WHAT THIS TASK INVOLVES:
From the data below, set down exactly the lines between the one holding "נובמבר 2011" and the one holding "La rosée couvre", inclusive, and no others.

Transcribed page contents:
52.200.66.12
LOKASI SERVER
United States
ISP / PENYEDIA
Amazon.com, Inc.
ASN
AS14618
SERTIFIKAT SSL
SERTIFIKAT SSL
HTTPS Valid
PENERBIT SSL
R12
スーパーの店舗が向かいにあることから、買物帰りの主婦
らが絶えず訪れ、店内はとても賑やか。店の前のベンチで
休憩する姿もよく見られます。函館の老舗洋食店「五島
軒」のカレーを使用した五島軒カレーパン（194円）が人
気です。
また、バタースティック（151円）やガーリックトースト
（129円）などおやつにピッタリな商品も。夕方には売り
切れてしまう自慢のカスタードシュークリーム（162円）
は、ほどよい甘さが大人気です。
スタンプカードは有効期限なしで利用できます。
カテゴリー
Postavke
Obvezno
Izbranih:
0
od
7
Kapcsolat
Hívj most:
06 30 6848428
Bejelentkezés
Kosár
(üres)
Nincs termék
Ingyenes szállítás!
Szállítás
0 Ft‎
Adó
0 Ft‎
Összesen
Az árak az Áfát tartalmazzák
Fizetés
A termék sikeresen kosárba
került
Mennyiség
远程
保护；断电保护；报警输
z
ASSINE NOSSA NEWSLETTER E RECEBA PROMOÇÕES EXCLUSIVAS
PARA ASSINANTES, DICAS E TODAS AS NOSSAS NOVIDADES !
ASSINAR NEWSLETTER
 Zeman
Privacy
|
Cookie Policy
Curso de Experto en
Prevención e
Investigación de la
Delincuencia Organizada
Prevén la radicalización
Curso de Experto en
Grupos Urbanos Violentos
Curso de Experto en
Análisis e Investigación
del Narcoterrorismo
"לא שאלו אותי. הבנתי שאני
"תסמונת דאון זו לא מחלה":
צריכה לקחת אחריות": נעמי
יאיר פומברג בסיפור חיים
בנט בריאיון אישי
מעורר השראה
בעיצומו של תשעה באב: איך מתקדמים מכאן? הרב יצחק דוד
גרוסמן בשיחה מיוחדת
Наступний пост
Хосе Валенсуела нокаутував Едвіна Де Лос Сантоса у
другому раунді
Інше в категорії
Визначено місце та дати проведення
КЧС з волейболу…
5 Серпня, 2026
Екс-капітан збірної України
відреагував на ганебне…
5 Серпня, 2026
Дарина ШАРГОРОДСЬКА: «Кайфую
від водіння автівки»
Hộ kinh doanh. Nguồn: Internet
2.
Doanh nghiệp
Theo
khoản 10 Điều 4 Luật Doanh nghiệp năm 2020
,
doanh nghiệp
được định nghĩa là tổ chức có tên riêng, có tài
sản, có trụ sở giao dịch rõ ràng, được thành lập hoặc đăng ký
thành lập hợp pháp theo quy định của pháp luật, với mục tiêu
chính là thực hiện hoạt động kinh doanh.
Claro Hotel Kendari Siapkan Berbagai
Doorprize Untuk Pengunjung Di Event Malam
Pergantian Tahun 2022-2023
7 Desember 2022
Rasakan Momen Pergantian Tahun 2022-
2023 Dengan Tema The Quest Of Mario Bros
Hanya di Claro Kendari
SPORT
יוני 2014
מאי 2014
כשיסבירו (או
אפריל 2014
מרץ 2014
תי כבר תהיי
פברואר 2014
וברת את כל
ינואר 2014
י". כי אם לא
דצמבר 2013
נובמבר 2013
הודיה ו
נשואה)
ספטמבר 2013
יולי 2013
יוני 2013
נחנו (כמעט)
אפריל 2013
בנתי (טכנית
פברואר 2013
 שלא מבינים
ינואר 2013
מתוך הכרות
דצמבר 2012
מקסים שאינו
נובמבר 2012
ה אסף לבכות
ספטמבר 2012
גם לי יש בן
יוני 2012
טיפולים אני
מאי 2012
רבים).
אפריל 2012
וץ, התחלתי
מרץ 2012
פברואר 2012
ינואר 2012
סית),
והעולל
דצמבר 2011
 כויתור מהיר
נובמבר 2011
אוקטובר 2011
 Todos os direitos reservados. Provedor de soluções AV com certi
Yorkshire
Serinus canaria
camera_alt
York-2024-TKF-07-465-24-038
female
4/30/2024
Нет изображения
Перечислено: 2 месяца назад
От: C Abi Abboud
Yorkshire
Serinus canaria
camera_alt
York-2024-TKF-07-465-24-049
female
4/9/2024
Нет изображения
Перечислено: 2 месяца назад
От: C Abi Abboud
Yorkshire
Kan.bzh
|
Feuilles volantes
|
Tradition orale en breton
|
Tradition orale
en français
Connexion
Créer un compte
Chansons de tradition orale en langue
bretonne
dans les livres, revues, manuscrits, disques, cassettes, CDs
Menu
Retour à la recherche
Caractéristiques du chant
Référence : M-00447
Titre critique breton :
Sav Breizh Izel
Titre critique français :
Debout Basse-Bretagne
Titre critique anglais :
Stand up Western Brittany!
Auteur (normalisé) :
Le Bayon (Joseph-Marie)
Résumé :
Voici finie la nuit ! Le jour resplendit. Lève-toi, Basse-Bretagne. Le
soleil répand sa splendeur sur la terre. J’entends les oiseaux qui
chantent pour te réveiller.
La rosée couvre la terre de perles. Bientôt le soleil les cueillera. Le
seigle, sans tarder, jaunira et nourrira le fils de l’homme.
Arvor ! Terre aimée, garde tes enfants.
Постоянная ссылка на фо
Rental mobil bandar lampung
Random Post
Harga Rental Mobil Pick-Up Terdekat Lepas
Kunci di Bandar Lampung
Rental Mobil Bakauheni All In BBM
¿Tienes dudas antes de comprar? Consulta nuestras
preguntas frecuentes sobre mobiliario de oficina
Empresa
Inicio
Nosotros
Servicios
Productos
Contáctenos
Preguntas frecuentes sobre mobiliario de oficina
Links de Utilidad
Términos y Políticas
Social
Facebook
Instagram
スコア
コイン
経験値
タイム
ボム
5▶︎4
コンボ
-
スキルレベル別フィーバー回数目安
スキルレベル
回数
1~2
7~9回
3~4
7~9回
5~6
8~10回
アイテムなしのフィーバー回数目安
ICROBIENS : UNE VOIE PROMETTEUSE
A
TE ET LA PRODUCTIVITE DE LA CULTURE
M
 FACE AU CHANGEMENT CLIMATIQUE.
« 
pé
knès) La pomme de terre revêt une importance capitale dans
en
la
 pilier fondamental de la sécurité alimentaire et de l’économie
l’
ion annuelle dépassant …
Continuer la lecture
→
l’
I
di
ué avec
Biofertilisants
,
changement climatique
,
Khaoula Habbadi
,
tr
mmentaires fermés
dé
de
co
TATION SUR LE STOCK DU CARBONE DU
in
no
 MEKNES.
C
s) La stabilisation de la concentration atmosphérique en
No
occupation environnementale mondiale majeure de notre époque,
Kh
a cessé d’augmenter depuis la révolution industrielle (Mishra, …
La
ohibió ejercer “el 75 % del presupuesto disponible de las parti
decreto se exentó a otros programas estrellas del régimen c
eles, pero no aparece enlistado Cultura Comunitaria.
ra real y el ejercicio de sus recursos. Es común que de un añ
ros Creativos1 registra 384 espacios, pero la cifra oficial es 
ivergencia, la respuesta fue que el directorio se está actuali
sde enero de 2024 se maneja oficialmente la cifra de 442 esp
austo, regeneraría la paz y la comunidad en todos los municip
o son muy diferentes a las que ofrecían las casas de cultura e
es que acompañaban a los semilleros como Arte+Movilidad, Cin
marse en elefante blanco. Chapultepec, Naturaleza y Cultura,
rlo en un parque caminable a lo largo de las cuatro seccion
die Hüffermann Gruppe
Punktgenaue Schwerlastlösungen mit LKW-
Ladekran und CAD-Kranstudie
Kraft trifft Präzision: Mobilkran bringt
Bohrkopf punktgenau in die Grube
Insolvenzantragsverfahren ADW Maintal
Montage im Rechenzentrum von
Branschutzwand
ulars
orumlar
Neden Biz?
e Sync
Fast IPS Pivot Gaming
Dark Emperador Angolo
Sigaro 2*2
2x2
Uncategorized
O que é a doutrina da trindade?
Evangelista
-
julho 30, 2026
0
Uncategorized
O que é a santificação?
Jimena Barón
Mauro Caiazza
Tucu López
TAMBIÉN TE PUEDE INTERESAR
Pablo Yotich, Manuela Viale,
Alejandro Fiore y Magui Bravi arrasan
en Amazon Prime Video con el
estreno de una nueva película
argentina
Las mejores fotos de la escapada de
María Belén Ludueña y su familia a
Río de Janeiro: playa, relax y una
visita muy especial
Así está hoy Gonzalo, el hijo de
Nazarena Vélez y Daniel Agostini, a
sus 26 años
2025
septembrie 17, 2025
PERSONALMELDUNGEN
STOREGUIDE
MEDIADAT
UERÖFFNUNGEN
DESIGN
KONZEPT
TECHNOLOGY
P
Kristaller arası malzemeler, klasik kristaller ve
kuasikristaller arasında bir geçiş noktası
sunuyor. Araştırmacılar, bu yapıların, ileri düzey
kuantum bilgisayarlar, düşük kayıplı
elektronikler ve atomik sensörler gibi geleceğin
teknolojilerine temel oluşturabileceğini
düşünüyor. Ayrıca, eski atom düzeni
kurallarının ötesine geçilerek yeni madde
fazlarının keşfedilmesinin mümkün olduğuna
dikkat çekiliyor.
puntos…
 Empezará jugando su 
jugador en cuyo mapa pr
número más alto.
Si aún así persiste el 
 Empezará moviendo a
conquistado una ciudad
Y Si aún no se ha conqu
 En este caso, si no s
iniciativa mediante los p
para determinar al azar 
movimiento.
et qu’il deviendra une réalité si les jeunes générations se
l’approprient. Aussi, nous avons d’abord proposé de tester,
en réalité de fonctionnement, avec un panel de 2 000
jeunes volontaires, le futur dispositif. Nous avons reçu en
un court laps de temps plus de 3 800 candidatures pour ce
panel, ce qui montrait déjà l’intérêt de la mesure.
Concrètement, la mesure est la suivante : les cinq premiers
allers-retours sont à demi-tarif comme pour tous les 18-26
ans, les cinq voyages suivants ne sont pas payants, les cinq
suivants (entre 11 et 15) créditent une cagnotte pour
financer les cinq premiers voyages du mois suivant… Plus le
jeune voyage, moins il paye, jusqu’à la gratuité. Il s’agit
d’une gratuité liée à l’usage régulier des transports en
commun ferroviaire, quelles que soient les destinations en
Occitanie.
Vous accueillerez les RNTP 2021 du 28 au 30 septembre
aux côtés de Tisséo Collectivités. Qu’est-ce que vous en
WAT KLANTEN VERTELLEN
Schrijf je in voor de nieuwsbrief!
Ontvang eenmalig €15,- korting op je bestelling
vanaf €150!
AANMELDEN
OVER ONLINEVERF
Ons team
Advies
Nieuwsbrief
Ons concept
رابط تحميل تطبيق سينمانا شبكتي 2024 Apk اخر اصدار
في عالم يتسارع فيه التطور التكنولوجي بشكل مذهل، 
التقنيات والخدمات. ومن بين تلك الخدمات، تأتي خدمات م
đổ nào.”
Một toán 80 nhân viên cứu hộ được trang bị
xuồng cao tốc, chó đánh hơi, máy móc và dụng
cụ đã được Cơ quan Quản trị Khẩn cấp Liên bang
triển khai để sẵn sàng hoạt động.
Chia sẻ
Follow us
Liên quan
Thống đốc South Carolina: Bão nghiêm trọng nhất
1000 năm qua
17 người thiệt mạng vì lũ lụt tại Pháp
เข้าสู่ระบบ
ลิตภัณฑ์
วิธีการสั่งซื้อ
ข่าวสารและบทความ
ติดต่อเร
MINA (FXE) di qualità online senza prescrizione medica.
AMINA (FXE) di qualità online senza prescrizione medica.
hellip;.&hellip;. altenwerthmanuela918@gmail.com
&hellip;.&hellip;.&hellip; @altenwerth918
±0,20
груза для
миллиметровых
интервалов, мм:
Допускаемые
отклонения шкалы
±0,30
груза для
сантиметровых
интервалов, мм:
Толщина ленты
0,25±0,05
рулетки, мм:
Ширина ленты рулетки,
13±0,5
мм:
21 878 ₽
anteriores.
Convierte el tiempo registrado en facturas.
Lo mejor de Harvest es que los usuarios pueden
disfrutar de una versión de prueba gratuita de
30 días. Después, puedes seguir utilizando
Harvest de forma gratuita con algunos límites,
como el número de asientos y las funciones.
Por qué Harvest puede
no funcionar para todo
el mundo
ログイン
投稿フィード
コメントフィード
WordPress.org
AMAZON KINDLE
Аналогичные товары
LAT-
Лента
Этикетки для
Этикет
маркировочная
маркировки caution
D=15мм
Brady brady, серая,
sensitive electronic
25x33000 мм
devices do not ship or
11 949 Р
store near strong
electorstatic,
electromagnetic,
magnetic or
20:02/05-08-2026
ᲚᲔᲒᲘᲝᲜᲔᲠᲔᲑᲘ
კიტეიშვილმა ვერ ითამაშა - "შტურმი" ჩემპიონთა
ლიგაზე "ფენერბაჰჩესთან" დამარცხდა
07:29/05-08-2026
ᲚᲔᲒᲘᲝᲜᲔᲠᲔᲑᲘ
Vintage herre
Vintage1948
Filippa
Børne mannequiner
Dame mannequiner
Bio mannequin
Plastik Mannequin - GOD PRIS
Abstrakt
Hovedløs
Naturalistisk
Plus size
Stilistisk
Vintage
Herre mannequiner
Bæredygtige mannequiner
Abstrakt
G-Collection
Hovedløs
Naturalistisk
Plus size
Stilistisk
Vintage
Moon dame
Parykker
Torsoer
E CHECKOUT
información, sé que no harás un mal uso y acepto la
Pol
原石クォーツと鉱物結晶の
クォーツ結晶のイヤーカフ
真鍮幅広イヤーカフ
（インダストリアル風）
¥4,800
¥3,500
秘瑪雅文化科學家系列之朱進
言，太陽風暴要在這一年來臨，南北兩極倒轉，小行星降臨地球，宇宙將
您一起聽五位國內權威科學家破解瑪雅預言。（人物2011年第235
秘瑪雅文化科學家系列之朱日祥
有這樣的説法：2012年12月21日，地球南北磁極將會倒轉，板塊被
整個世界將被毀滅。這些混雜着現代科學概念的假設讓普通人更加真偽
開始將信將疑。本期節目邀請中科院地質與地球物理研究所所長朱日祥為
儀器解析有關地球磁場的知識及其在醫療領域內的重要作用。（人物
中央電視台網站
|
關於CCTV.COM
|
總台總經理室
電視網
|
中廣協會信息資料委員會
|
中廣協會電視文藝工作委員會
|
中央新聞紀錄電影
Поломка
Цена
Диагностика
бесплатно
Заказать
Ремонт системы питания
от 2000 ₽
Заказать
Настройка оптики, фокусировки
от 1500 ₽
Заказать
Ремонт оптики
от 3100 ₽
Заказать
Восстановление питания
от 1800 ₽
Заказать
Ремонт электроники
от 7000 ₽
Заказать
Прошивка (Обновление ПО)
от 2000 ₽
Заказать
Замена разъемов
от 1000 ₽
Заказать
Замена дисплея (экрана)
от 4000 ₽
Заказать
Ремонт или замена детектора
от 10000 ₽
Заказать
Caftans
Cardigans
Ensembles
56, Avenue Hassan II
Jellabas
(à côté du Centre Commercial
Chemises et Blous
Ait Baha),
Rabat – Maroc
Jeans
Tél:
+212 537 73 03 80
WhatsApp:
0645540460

SOLVED EXERCISE:
נובמבר 2011
אוקטובר 2011
 Todos os direitos reservados. Provedor de soluções AV com certi
Yorkshire
Serinus canaria
camera_alt
York-2024-TKF-07-465-24-038
female
4/30/2024
Нет изображения
Перечислено: 2 месяца назад
От: C Abi Abboud
Yorkshire
Serinus canaria
camera_alt
York-2024-TKF-07-465-24-049
female
4/9/2024
Нет изображения
Перечислено: 2 месяца назад
От: C Abi Abboud
Yorkshire
Kan.bzh
|
Feuilles volantes
|
Tradition orale en breton
|
Tradition orale
en français
Connexion
Créer un compte
Chansons de tradition orale en langue
bretonne
dans les livres, revues, manuscrits, disques, cassettes, CDs
Menu
Retour à la recherche
Caractéristiques du chant
Référence : M-00447
Titre critique breton :
Sav Breizh Izel
Titre critique français :
Debout Basse-Bretagne
Titre critique anglais :
Stand up Western Brittany!
Auteur (normalisé) :
Le Bayon (Joseph-Marie)
Résumé :
Voici finie la nuit ! Le jour resplendit. Lève-toi, Basse-Bretagne. Le
soleil répand sa splendeur sur la terre. J’entends les oiseaux qui
chantent pour te réveiller.
La rosée couvre la terre de perles. Bientôt le soleil les cueillera. Le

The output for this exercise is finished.